Dear George Pell

Being a monologue disguised as a conversation on matters of life death faith truth and ego

Saturday, July 30, 2005

still waiting, mate

Dear George
I must say I’m thrilled to find that this modest blog appears as number 3 in a google search when ‘dear george pell’ is typed in. Omnia vanitas est. Spots number 1 and 2 were taken up by a letter addressed to you almost two years ago, and apparently never responded to by you, from a relative of yours, Monica Hingston. I’m sure you remember that one, an impassioned questioning of your church’s attitude to homosexuality, prompted by one of those papal proclamations old John Paul liked to pump out. Monica, as you know, was a Sister of Mercy for twenty-six years (it’s my humble hope that she has finally seen the light), and at the time of her letter, had been in a happy homosexual relationship for nineteen years. I would add my urgings to hers. What have you to say to her and people like her about your church’s prejudice against her kind? Is your silence a matter of arrogance or of moral cowardice? Surely you have a response, even a stock one, since your bureaucracy has been defending its increasingly indefensible position for a long time now?

Monday, July 25, 2005

terrorist atrocity kills 250

Of course there’s more. Take the rebellion of Korah, Dathan and Abiram, poeticised with due disdain by that admirable scourge of your bureaucracy, Thomas Paine. These men seem to have had just and reasonable grievances, and they made them known. That, apparently, was their ‘sin’, for which your god swallowed them alive. Two hundred and fifty of their incense-burning followers were apparently blown to bits by your god disguised as a terrorist bomber, in one of the more chilling verses in your Bible, Numbers 16:35 ‘And fire came out from the Lord and consumed the 250 men who were offering the incense.’

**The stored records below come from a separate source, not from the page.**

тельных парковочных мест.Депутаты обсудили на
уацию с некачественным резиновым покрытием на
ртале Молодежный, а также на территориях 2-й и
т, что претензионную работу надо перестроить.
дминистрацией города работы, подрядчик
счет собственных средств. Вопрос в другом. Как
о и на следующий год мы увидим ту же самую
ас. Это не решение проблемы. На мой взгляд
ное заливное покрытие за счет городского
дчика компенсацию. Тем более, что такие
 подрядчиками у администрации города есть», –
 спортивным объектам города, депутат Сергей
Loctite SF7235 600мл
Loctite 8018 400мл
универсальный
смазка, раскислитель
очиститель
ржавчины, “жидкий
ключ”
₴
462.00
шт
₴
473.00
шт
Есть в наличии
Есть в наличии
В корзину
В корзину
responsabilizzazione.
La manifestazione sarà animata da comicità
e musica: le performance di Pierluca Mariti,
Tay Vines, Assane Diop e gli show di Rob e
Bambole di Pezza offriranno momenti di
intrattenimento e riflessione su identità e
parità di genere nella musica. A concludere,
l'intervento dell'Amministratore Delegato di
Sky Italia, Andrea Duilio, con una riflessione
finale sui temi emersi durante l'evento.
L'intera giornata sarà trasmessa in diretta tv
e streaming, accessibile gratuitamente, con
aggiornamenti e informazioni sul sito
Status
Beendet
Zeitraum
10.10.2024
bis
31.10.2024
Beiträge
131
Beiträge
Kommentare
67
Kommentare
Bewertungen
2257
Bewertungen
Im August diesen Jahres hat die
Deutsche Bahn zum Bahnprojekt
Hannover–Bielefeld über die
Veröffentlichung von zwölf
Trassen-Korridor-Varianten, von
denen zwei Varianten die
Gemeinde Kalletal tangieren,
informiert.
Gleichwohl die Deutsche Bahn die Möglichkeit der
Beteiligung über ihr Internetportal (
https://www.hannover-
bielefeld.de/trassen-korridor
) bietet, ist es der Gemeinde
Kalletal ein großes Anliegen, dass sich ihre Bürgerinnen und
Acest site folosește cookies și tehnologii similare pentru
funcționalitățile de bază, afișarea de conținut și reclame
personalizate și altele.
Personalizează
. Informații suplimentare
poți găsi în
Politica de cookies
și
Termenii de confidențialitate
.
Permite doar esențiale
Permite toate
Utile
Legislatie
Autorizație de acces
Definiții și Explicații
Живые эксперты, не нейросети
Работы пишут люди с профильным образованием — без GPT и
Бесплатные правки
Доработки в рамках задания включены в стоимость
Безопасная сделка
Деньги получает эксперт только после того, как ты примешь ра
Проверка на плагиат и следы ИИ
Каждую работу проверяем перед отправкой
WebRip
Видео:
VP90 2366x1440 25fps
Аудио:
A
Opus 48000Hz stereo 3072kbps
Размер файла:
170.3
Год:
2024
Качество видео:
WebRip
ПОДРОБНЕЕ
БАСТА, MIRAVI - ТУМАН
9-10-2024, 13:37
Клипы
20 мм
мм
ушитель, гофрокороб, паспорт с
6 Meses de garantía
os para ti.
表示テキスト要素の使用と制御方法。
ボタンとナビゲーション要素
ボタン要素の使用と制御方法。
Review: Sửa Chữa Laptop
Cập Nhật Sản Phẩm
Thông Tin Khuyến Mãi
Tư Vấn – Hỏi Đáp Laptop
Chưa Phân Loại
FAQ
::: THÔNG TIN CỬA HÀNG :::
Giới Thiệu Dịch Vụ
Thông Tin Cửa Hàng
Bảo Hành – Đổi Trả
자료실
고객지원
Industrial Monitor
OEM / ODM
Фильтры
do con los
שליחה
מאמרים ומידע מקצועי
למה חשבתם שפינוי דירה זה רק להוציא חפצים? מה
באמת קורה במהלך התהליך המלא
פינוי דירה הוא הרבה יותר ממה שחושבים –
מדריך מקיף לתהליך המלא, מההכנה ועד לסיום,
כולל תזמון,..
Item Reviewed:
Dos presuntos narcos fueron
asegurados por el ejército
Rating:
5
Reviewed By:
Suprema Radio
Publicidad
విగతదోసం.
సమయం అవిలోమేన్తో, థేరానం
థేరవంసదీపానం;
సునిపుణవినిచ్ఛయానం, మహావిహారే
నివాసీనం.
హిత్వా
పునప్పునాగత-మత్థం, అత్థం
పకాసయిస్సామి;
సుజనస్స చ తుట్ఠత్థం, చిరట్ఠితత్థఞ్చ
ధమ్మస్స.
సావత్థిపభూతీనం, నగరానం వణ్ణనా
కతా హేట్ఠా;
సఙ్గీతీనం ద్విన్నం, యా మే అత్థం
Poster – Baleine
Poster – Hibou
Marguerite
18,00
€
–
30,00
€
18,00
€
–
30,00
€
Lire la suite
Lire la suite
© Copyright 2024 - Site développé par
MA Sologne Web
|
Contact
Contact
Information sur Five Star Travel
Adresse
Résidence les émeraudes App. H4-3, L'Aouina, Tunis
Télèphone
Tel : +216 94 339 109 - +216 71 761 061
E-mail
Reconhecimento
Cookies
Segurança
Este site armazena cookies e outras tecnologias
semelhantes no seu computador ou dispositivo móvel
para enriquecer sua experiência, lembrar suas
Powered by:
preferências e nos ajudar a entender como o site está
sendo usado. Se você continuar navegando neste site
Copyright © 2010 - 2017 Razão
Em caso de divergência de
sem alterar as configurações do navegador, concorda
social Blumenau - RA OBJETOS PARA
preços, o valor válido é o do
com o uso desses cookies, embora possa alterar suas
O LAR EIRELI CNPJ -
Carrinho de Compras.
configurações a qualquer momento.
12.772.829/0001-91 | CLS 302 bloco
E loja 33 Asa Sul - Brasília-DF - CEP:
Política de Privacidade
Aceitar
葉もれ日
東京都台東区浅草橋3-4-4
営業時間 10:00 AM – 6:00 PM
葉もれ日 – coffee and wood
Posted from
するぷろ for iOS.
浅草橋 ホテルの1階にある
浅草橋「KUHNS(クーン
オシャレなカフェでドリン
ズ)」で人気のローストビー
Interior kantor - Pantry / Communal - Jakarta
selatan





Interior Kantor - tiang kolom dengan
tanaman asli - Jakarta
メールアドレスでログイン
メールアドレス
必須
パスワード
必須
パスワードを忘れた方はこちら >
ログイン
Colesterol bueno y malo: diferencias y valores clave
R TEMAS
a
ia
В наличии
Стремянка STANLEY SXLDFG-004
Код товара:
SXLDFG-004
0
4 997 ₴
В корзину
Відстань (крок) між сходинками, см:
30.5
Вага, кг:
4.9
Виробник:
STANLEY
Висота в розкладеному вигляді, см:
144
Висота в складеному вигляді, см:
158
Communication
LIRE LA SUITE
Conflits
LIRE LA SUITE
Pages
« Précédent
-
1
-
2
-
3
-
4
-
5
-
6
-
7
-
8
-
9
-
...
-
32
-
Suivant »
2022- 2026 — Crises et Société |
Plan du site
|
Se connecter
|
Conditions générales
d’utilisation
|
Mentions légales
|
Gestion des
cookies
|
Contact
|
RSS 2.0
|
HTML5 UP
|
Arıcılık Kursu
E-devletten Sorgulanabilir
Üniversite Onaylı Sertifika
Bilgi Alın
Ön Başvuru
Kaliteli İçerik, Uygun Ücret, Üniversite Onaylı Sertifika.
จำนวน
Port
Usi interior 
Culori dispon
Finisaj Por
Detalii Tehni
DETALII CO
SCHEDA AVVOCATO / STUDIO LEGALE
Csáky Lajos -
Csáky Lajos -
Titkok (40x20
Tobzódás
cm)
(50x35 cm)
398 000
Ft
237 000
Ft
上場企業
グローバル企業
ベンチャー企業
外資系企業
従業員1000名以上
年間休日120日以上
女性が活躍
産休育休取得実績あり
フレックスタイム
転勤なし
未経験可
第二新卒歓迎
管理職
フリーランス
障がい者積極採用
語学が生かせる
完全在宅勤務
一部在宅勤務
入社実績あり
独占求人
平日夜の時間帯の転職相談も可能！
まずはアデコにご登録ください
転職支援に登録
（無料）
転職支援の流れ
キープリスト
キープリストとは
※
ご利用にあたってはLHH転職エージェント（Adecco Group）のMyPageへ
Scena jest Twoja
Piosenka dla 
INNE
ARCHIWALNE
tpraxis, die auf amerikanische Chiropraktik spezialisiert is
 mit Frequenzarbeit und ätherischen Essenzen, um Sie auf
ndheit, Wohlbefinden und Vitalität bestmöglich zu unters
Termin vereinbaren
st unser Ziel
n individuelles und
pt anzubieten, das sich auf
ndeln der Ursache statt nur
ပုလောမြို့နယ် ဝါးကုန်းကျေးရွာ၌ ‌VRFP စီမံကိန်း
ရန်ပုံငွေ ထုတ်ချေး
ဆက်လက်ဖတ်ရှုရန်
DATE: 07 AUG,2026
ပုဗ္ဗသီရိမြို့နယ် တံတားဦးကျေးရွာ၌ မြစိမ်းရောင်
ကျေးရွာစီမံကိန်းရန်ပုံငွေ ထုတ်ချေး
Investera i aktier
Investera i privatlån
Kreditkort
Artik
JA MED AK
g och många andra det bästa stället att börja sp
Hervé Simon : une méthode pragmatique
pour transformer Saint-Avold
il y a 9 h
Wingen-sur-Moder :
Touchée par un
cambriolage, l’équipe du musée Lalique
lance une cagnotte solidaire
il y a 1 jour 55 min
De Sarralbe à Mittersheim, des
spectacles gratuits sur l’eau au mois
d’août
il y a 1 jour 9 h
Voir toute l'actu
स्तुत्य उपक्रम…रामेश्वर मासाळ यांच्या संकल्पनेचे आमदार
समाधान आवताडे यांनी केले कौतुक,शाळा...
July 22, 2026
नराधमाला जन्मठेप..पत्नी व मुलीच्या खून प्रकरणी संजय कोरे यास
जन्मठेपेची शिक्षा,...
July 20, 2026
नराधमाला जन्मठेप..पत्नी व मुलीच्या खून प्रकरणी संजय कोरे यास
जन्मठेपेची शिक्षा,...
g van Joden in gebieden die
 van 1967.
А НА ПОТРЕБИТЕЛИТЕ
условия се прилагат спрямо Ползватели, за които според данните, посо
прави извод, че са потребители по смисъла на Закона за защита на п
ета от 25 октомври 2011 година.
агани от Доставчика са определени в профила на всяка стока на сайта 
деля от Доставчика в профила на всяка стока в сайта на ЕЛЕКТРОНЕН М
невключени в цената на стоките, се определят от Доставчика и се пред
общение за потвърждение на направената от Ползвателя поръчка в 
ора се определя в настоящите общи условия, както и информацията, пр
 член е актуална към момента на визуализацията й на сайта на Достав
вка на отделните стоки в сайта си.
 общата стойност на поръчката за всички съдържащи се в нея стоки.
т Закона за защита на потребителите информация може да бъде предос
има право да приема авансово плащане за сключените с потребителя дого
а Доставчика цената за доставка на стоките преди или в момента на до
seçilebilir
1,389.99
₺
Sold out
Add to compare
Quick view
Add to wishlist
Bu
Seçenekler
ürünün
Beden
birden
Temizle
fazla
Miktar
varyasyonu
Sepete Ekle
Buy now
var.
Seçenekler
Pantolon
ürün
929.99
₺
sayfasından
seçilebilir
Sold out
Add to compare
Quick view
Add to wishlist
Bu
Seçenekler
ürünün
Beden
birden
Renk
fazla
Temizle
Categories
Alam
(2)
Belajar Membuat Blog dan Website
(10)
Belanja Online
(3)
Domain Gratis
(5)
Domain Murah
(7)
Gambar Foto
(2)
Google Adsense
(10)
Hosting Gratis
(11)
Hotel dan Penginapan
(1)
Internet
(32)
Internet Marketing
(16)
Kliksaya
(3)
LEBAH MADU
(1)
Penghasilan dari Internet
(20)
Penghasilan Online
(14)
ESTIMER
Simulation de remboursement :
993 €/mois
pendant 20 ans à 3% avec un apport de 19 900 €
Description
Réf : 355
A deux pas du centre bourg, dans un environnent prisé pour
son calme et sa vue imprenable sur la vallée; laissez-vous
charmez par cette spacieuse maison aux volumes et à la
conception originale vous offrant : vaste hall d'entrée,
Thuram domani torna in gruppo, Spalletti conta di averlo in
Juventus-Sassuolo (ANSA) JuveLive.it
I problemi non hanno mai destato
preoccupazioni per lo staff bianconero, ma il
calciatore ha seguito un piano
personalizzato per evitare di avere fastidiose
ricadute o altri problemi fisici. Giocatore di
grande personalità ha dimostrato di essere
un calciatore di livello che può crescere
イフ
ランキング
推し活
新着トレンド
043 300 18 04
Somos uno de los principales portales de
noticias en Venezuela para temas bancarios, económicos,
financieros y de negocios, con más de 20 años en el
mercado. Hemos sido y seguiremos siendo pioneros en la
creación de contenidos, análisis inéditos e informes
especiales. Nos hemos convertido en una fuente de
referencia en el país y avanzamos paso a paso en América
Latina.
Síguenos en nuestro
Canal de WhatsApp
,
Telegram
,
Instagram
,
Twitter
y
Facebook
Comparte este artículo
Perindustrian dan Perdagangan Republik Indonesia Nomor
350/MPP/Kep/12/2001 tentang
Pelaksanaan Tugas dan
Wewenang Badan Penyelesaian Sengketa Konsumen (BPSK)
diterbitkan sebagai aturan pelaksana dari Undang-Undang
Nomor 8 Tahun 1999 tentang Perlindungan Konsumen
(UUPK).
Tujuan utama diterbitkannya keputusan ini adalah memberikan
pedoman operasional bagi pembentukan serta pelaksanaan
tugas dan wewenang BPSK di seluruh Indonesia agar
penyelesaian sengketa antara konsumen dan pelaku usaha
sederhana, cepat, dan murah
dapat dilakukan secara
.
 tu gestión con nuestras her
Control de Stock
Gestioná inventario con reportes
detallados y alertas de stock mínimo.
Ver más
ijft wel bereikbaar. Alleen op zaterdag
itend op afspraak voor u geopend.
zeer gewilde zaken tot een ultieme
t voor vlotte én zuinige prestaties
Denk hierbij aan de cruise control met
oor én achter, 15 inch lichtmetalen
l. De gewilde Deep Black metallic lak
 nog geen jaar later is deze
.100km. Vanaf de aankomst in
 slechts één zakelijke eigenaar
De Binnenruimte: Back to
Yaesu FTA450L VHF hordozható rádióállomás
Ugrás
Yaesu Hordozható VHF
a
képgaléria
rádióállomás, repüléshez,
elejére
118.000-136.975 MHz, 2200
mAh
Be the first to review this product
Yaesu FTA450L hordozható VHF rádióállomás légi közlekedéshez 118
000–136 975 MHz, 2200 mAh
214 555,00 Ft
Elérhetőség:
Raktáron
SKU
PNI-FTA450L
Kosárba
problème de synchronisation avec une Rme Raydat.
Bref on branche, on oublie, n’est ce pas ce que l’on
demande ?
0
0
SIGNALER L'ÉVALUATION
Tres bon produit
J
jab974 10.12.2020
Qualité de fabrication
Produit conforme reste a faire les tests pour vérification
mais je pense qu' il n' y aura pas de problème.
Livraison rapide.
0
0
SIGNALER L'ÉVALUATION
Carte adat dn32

Again, how can you condemn the horrors currently being perpetrated upon innocents around the globe, apparently in the name of Islam, when your very own god perpetrates similar atrocities upon well-meaning, peaceable incense bearers? Please explain, George. I only wish to understand.

Sunday, July 24, 2005

Moses and his nasty god

Dear George

It has been some months since I've addressed you. Forgive my long absence. In the meantime many awful things have happened in the world – the bombings in London and Egypt, the famine in Niger, just to mention some of the most recent items to hit the headlines. All of which might make a fellow wonder about the existence of a just god.

I myself have been reading a modernised version of the bible, Testament, based on the text of the Revised English Bible, with the boring bits removed, and I have to say that reading it makes me wonder even more about said god.

How much do you Christians concern yourselves with the inconsistencies involved in taking over, or trying to take over a god who seems to have been invented by a particular group of people, not easily identified from the Bible, but calling themselves Israelites, descendants of Jacob, whom their god renamed Israel? This god, whom you would describe as your god, is described here as coming down to his people in the form of a cloud and saying ‘The Lord, the Lord [he likes to give himself capitalised airs], a God compassionate and gracious, long-suffering, ever faithful and true, remaining faithful to thousands, forgiving iniquity, rebellion and sin but without acquitting the guilty, one who punishes children and grandchildren to the third and fourth generation for the iniquity of their fathers!’

This self-aggrandising, pitiless god strikes me as having been drawn from the countless fulminating tyrants prevalent at the time, and still prevalent today. A jealous, an unpredictable god, god, a god to fear and placate. At around this time, this same god gets into an argy-bargy with Moses, who manages to dissuade him from entirely wiping out his soi-disant chosen people, because they built a golden calf to worship instead of him. Eventually, the god changes his mind and picks out some Levites to put a ‘mere’ three thousand of the ‘worst offenders’ to the sword. It seems to me that Saddam didn’t need to study Stalin during his apprenticeship in state terror, all he had to do was read certain passages of the Old Testament. I’d love to know how you manage to reconcile this character with the perfect, all-loving being you now claim to be your god. Surely an explanation is in order.